Martin n’en revient pas. Il s’est passé plus d’une heure et demie entre le moment où il a ouvert la coque et l’instant où il a fallu quitter le bord. Il avait supposé que l’agonie serait beaucoup plus courte.
 

Pas de réponse

 
Le groupe de naufrageurs volontaires ne pouvait pas se séparer sans exorciser la perte du voilier. Un des bateaux s’est chargé de rédiger un acte de décès du Trismus résumant cette histoire inhabituelle. Autour d’un gâteau orné d’une étrave pointée vers le ciel, chaque participant a reçu une feuille de papier parcheminé, aux bords brûlés, sous forme d’un petit rouleau attaché par un brin de raphia.

La coque résiste aux coups de hache


 
Plus tard, Martin a envoyé l’argent, le parchemin et les photos au propriétaire.

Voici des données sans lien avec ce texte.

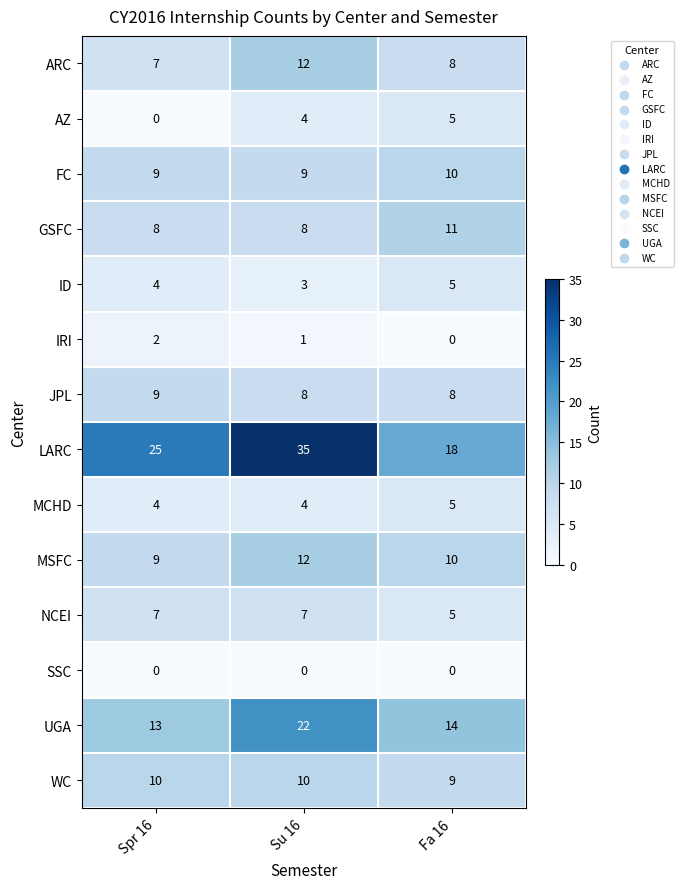

At how many categories does at least one series exceed 16?

3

Il n’a jamais reçu de réponse.

 

Note :

1/ Les noms de personnes et de lieux ont été changés ou rendus anonymes à la demande de « Martin » qui m’a raconté cette histoire. Il m’a offert tous les éléments nécessaires pour en établir l’authenticité, mais son but (et le mien) n’est pas d’incriminer ou de mettre en cause qui que ce soit dans un récit qui soulève des interrogations légitimes, mais de partager une de ces histoires de bateaux que l’on se raconte le soir au fond des carrés et qui donnent à penser. Chacun se fera un avis.